Hitt spoke with News Editor Lindsay Chappell. Here are edited excerpts.
Q: How has your state changed during your career?
A: Thirty years ago, South Carolina was what I'd call a "3-T" state, and that was textiles, tobacco and tourism. Tourism is still very important. But textile and tobacco have been replaced by automotive and also aerospace.
In the past, before BMW came in, South Carolina wasn't getting any automotive business. We've come a remarkable distance since then. In the past 10 years, we've recruited $9.2 billion in auto sector investment and right at 23,000 jobs. South Carolina is the country's largest exporter of passenger cars. It is the largest exporter of tires. And not many people know this, but we are also now the leading U.S. producer of carbon fiber — not just for auto but also for aerospace.

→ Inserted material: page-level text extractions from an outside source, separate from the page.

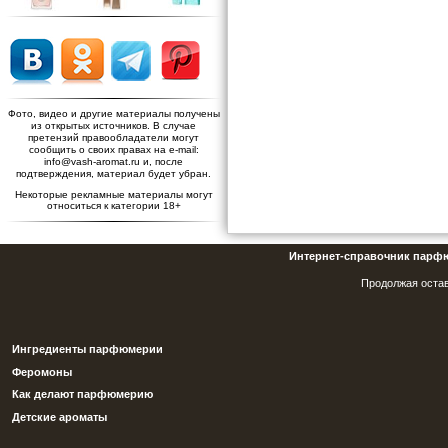
Фото, видео и другие материалы получены
из открытых источников. В случае
претензий правообладатели могут
сообщить о своих правах на e-mail:
info@vash-aromat.ru и, после
подтверждения, материал будет убран.
Некоторые рекламные материалы могут
относиться к категории 18+
Интернет-справочник парф
Продолжая остав
Ингредиенты парфюмерии
Феромоны
Как делают парфюмерию
Детские ароматы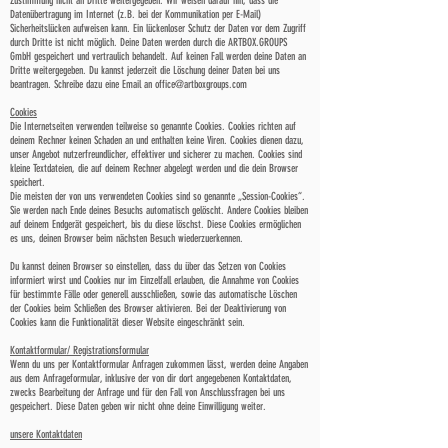
Zustimmung nicht an Dritte weitergegeben. Wir weisen darauf hin, dass die
Datenübertragung im Internet (z.B. bei der Kommunikation per E-Mail)
Sicherheitslücken aufweisen kann. Ein lückenloser Schutz der Daten vor dem Zugriff
durch Dritte ist nicht möglich. Deine Daten werden durch die ARTBOX.GROUPS
GmbH gespeichert und vertraulich behandelt. Auf keinen Fall werden deine Daten an
Dritte weitergegeben. Du kannst jederzeit die Löschung deiner Daten bei uns
beantragen. Schreibe dazu eine Email an office@artboxgroups.com
Cookies
Die Internetseiten verwenden teilweise so genannte Cookies. Cookies richten auf
deinem Rechner keinen Schaden an und enthalten keine Viren. Cookies dienen dazu,
unser Angebot nutzerfreundlicher, effektiver und sicherer zu machen. Cookies sind
kleine Textdateien, die auf deinem Rechner abgelegt werden und die dein Browser
speichert.
Die meisten der von uns verwendeten Cookies sind so genannte „Session-Cookies“.
Sie werden nach Ende deines Besuchs automatisch gelöscht. Andere Cookies bleiben
auf deinem Endgerät gespeichert, bis du diese löschst. Diese Cookies ermöglichen
es uns, deinen Browser beim nächsten Besuch wiederzuerkennen.
Du kannst deinen Browser so einstellen, dass du über das Setzen von Cookies
informiert wirst und Cookies nur im Einzelfall erlauben, die Annahme von Cookies
für bestimmte Fälle oder generell ausschließen, sowie das automatische Löschen
der Cookies beim Schließen des Browser aktivieren. Bei der Deaktivierung von
Cookies kann die Funktionalität dieser Website eingeschränkt sein.
Kontaktformular/ Registrationsformular
Wenn du uns per Kontaktformular Anfragen zukommen lässt, werden deine Angaben
aus dem Anfrageformular, inklusive der von dir dort angegebenen Kontaktdaten,
zwecks Bearbeitung der Anfrage und für den Fall von Anschlussfragen bei uns
gespeichert. Diese Daten geben wir nicht ohne deine Einwilligung weiter.
unsere Kontaktdaten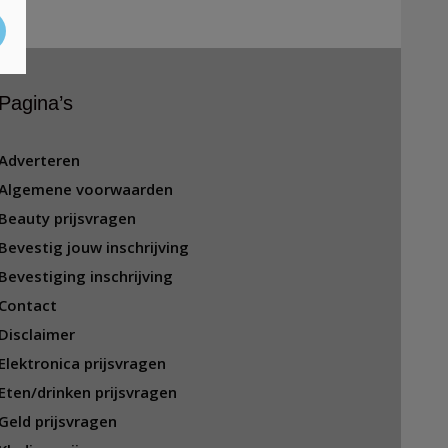
Pagina’s
Adverteren
Algemene voorwaarden
Beauty prijsvragen
Bevestig jouw inschrijving
Bevestiging inschrijving
Contact
Disclaimer
Elektronica prijsvragen
Eten/drinken prijsvragen
Geld prijsvragen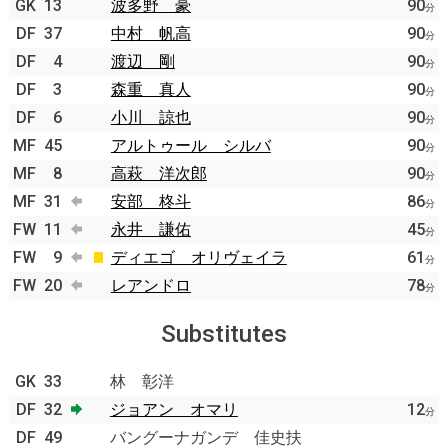
GK
13
波多野 豪
90
分
DF
37
中村 帆高
90
分
DF
4
渡辺 剛
90
分
DF
3
森重 真人
90
分
DF
6
小川 諒也
90
分
MF
45
アルトゥール シルバ
90
分
MF
8
高萩 洋次郎
90
分
MF
31
安部 柊斗
86
分
FW
11
永井 謙佑
45
分
FW
9
ディエゴ オリヴェイラ
61
分
FW
20
レアンドロ
78
分
Substitutes
GK
33
林 彰洋
DF
32
ジョアン オマリ
12
分
DF
49
バングーナガンデ 佳史扶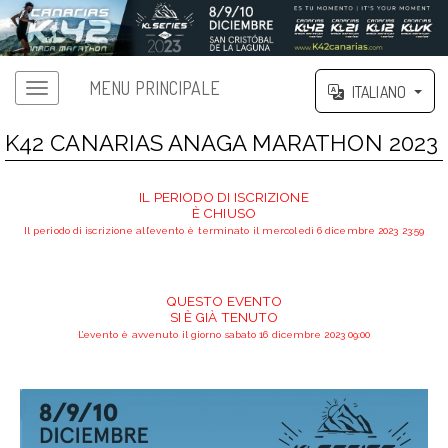
MENU PRINCIPALE
ITALIANO
K42 CANARIAS ANAGA MARATHON 2023
IL PERIODO DI ISCRIZIONE
È CHIUSO
Il periodo di iscrizione all’evento è terminato il mercoledì 6 dicembre 2023 23:59
QUESTO EVENTO
SI È GIÀ TENUTO
L’evento è avvenuto il giorno sabato 16 dicembre 2023 09:00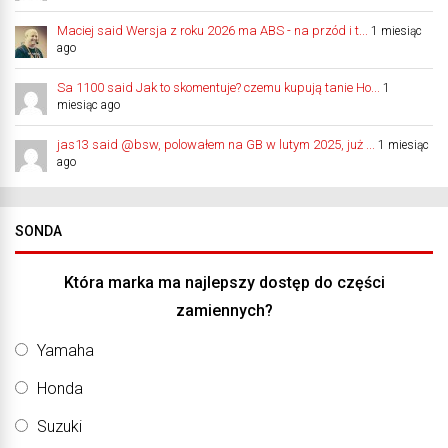
Maciej said Wersja z roku 2026 ma ABS - na przód i t...
1 miesiąc
ago
Sa 1100 said Jak to skomentuje? czemu kupują tanie Ho...
1
miesiąc ago
jas13 said @bsw, polowałem na GB w lutym 2025, już ...
1 miesiąc
ago
SONDA
Która marka ma najlepszy dostęp do części
zamiennych?
Yamaha
Honda
Suzuki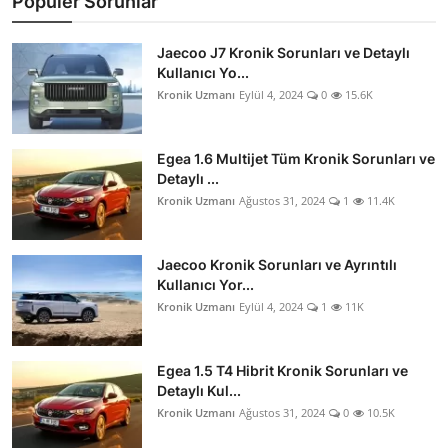
Popüler Sorunlar
Jaecoo J7 Kronik Sorunları ve Detaylı
Kullanıcı Yo...
Kronik Uzmanı
Eylül 4, 2024
0
15.6K
Egea 1.6 Multijet Tüm Kronik Sorunları ve
Detaylı ...
Kronik Uzmanı
Ağustos 31, 2024
1
11.4K
Jaecoo Kronik Sorunları ve Ayrıntılı
Kullanıcı Yor...
Kronik Uzmanı
Eylül 4, 2024
1
11K
Egea 1.5 T4 Hibrit Kronik Sorunları ve
Detaylı Kul...
Kronik Uzmanı
Ağustos 31, 2024
0
10.5K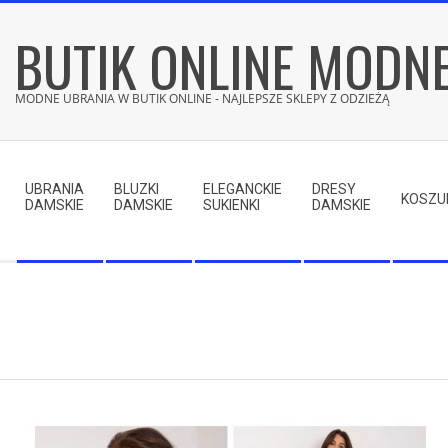
Skip
BUTIK ONLINE MODN
to
content
MODNE UBRANIA W BUTIK ONLINE - NAJLEPSZE SKLEPY Z ODZIEŻĄ
Secondary
Navigation
UBRANIA
BLUZKI
ELEGANCKIE
DRESY
Menu
KOSZU
DAMSKIE
DAMSKIE
SUKIENKI
DAMSKIE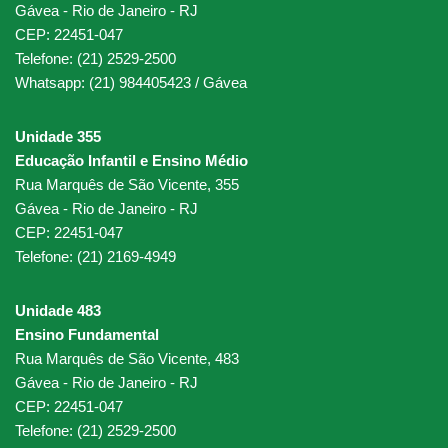
Gávea - Rio de Janeiro - RJ
CEP: 22451-047
Telefone: (21) 2529-2500
Whatsapp: (21) 984405423 / Gávea
Unidade 355
Educação Infantil e Ensino Médio
Rua Marquês de São Vicente, 355
Gávea - Rio de Janeiro - RJ
CEP: 22451-047
Telefone: (21) 2169-4949
Unidade 483
Ensino Fundamental
Rua Marquês de São Vicente, 483
Gávea - Rio de Janeiro - RJ
CEP: 22451-047
Telefone: (21) 2529-2500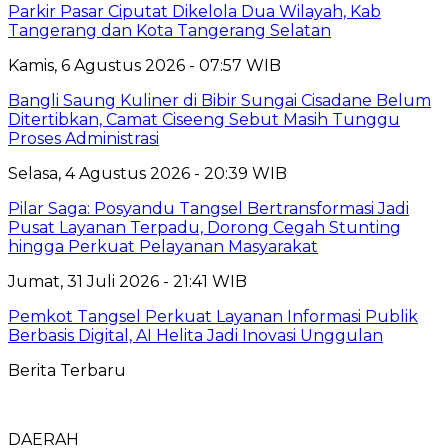
Parkir Pasar Ciputat Dikelola Dua Wilayah, Kab
Tangerang dan Kota Tangerang Selatan
Kamis, 6 Agustus 2026 - 07:57 WIB
Bangli Saung Kuliner di Bibir Sungai Cisadane Belum
Ditertibkan, Camat Ciseeng Sebut Masih Tunggu
Proses Administrasi
Selasa, 4 Agustus 2026 - 20:39 WIB
Pilar Saga: Posyandu Tangsel Bertransformasi Jadi
Pusat Layanan Terpadu, Dorong Cegah Stunting
hingga Perkuat Pelayanan Masyarakat
Jumat, 31 Juli 2026 - 21:41 WIB
Pemkot Tangsel Perkuat Layanan Informasi Publik
Berbasis Digital, AI Helita Jadi Inovasi Unggulan
Berita Terbaru
DAERAH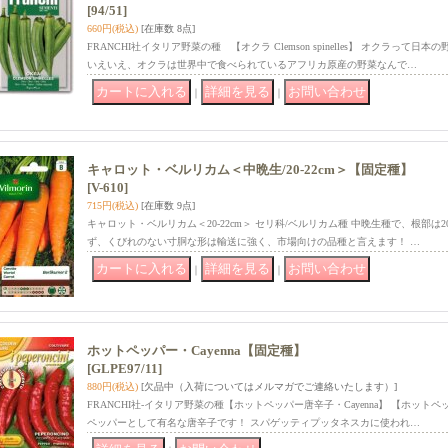
[94/51]
660円
(税込)
[在庫数 8点]
FRANCHI社イタリア野菜の種 【オクラ Clemson spinelles】 オクラっ
いえいえ、オクラは世界中で食べられているアフリカ原産の野菜なんで…
｜
｜
キャロット・ベルリカム＜中晩生/20-22cm＞【固定種】
[V-610]
715円
(税込)
[在庫数 9点]
キャロット・ベルリカム＜20-22cm＞ セリ科/ベルリカム種 中晩生種で、根部は20
ず、くびれのない寸胴な形は輸送に強く、市場向けの品種と言えます！ …
｜
｜
ホットペッパー・Cayenna【固定種】
[GLPE97/11]
880円
(税込)
[欠品中（入荷についてはメルマガでご連絡いたします）]
FRANCHI社-イタリア野菜の種【ホットペッパー唐辛子・Cayenna】 【ホットペ
ペッパーとして有名な唐辛子です！ スパゲッティプッタネスカに使われ…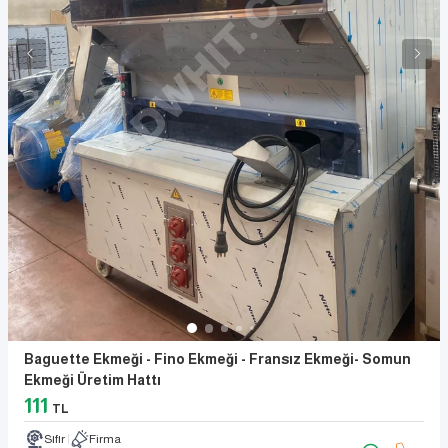
Baguette Ekmeği - Fino Ekmeği - Fransız Ekmeği- Somun
Ekmeği Üretim Hattı
111
TL
Sıfır
Firma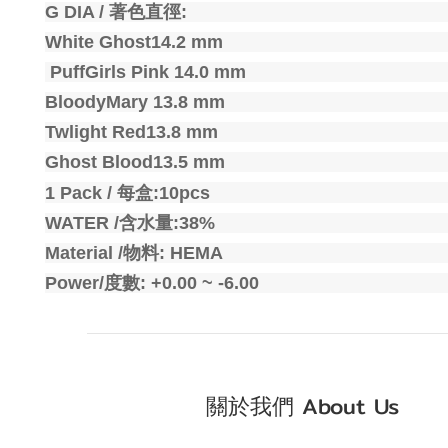
G DIA /
著色直徑
:
White Ghost14.2 mm
PuffGirls Pink 14.0 mm
BloodyMary 13.8 mm
Twlight Red13.8 mm
Ghost Blood13.5 mm
1 Pack /
每盒
:10pcs
WATER /
含水量
:38%
Material /
物料
: HEMA
Power/
度數
: +0.00 ~ -6.00
關於我們 About Us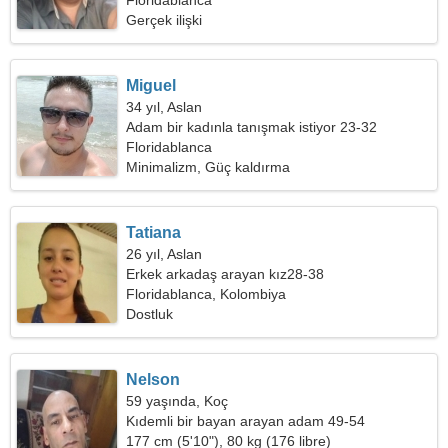
ihtiyacım var
Floridablanca
Gerçek ilişki
Miguel
34 yıl, Aslan
Adam bir kadınla tanışmak istiyor 23-32
Floridablanca
Minimalizm, Güç kaldırma
Tatiana
26 yıl, Aslan
Erkek arkadaş arayan kız28-38
Floridablanca, Kolombiya
Dostluk
Nelson
59 yaşında, Koç
Kıdemli bir bayan arayan adam 49-54
177 cm (5'10"), 80 kg (176 libre)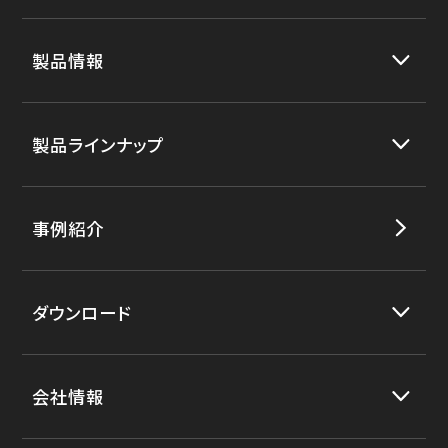
製品情報
製品ラインナップ
事例紹介
ダウンロード
会社情報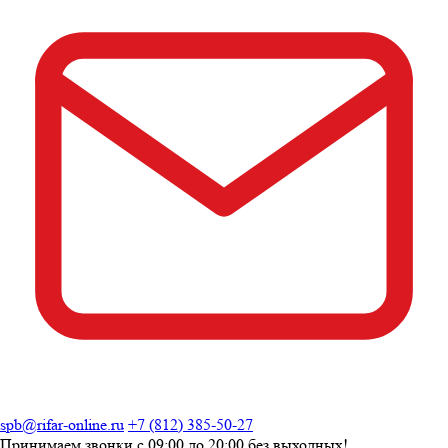
spb@rifar-online.ru
+7 (812) 385-50-27
Принимаем звонки с
09:00 до 20:00
без выходных!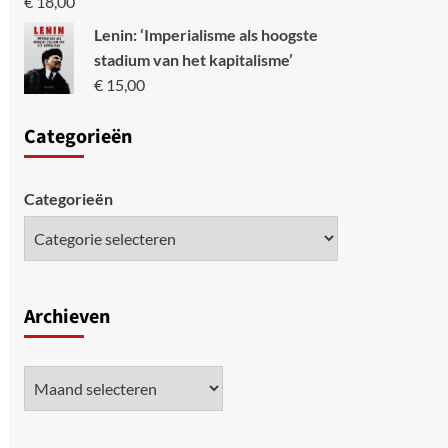
€
18,00
Lenin: ‘Imperialisme als hoogste
stadium van het kapitalisme’
€
15,00
Categori
eën
Categorieën
Archieven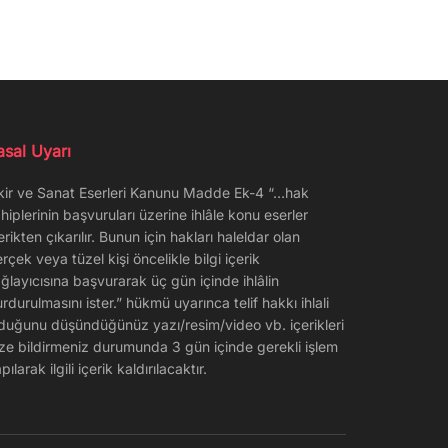
asal Uyarı
kir ve Sanat Eserleri Kanunu Madde Ek-4 “…hak
hiplerinin başvuruları üzerine ihlâle konu eserler
erikten çıkarılır. Bunun için hakları haleldar olan
rçek veya tüzel kişi öncelikle bilgi içerik
ğlayıcısına başvurarak üç gün içinde ihlâlin
rdurulmasını ister.” hükmü uyarınca telif hakkı ihlali
duğunu düşündüğünüz yazı/resim/video vb. içerikleri
ze bildirmeniz durumunda 3 gün içinde gerekli işlem
pılarak ilgili içerik kaldırılacaktır.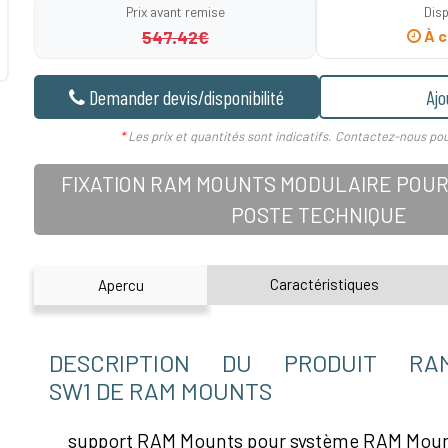
Prix avant remise
Disp
547.42€
À c
Demander devis/disponibilité
Ajo
*
Les prix et quantités sont indicatifs. Contactez-nous pou
FIXATION RAM MOUNTS MODULAIRE POUR
POSTE TECHNIQUE
Caractéristiques
Apercu
DESCRIPTION DU PRODUIT RAM-
SW1 DE RAM MOUNTS
support RAM Mounts pour système RAM Mount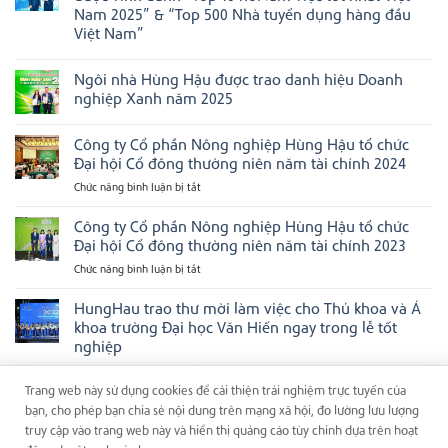
tiếp
ở
Asian
Nam 2025” & “Top 500 Nhà tuyển dụng hàng đầu
tục
Chúc
Management
được
mừng
Việt Nam”
Excellence
vinh
Cán
Awards
Không
danh
bộ
2026
có
tại
Điều
Ngôi nhà Hùng Hậu được trao danh hiệu Doanh
bình
các
hành
luận
bảng
Ngôi
nghiệp Xanh năm 2025
ở
xếp
nhà
Chúc
Không
hạng
Hùng
mừng
có
doanh
Hậu
Công ty Cổ phần Nông nghiệp Hùng Hậu tổ chức
Công
bình
nghiệp
được
ty
luận
uy
vinh
Đại hội Cổ đông thường niên năm tài chính 2024
CP
ở
tín
danh
Nông
Ngôi
hàng
tại
Chức năng bình luận bị tắt
ở
Nghiệp
nhà
đầu
Next
Công
Hùng
Hùng
Việt
Gen
ty
Công ty Cổ phần Nông nghiệp Hùng Hậu tổ chức
Hậu
Hậu
Nam
Ceo
được
được
2025
Cổ
Đại hội Cổ đông thường niên năm tài chính 2023
vinh
trao
phần
danh
danh
Chức năng bình luận bị tắt
ở
Nông
“Top
hiệu
Công
10
Doanh
nghiệp
nơi
nghiệp
ty
HungHau trao thư mời làm việc cho Thủ khoa và Á
Hùng
làm
Xanh
Cổ
Hậu
khoa trường Đại học Văn Hiến ngay trong lễ tốt
việc
năm
phần
tổ
tốt
2025
nghiệp
nhất
Nông
chức
Việt
Chức năng bình luận bị tắt
ở
nghiệp
Đại
Nam
HungHau
Hùng
Trang web này sử dụng cookies để cải thiện trải nghiệm trực tuyến của
hội
2025”
trao
Hậu
&
Cổ
bạn, cho phép bạn chia sẻ nội dung trên mạng xã hội, đo lường lưu lượng
“Top
thư
tổ
đông
truy cập vào trang web này và hiển thị quảng cáo tùy chỉnh dựa trên hoạt
500
mời
chức
thường
Nhà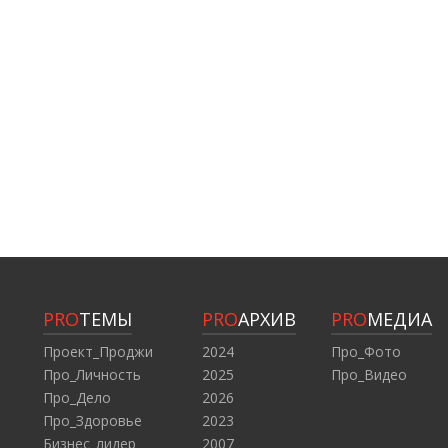
PRO
ТЕМЫ
PRO
АРХИВ
PRO
МЕДИА
Проект_Проджи
2024
Про_Фото
Про_Личность
2025
Про_Видео
Про_Дело
2026
Про_Здоровье
2023
Бизнес_лидер
2007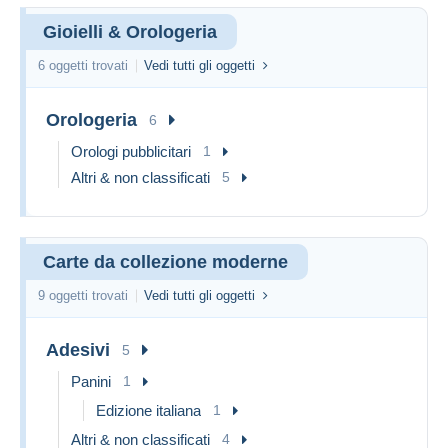
Gioielli & Orologeria
6 oggetti trovati
Vedi tutti gli oggetti
Orologeria
6
Orologi pubblicitari
1
Altri & non classificati
5
Carte da collezione moderne
9 oggetti trovati
Vedi tutti gli oggetti
Adesivi
5
Panini
1
Edizione italiana
1
Altri & non classificati
4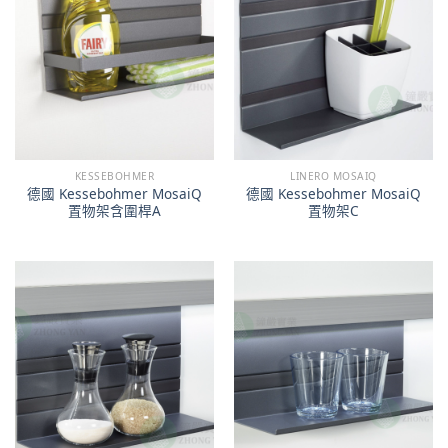
KESSEBOHMER
LINERO MOSAIQ
德國 Kessebohmer MosaiQ
德國 Kessebohmer MosaiQ
置物架含圍桿A
置物架C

What has driven auto growth in the state over the past decade?
Recruiting companies is a complicated activity. It's not about wining and dining people with single-malt scotches and steak dinners. What companies are looking for is reduced risk. They're looking for an environment where they have a friendly government — and that expression doesn't just mean "low taxes." We believe we are a reasonable tax state — I rarely have companies talk to us about taxes. We have higher property taxes, but our manufacturers know that that's how we fund our schools, and they don't have much objection to it.
These companies we work to recruit see South Carolina as a low-risk state with good resources that's highly flexible with business and offers a modern port. We're spending about $2 billion on the port and railway system in Charleston right now to better serve logistics. We have a very modern highway system, and we're raising our gas tax to improve it. We have a statewide logistics group made up of key industry players who meet and identify pinch points and make sure we're doing what we need to be doing to fix them.
How successful has the state been in attracting auto suppliers?
We spend a lot of time looking at our automakers' supply chains and trying to help their parts companies also come in. We have about 500 automotive companies in the state now. And just to give you an idea, BMW employs about 11,000 people on their campus now, but their supplier network here has closer to 30,000 people.
What has happened since the early years of BMW coming in has been a shift by their component suppliers to supply multiple customers. And that's a good thing, and everybody likes it, including the automakers. A diverse customer base is a good thing. Costs get spread, and efficiency is gained.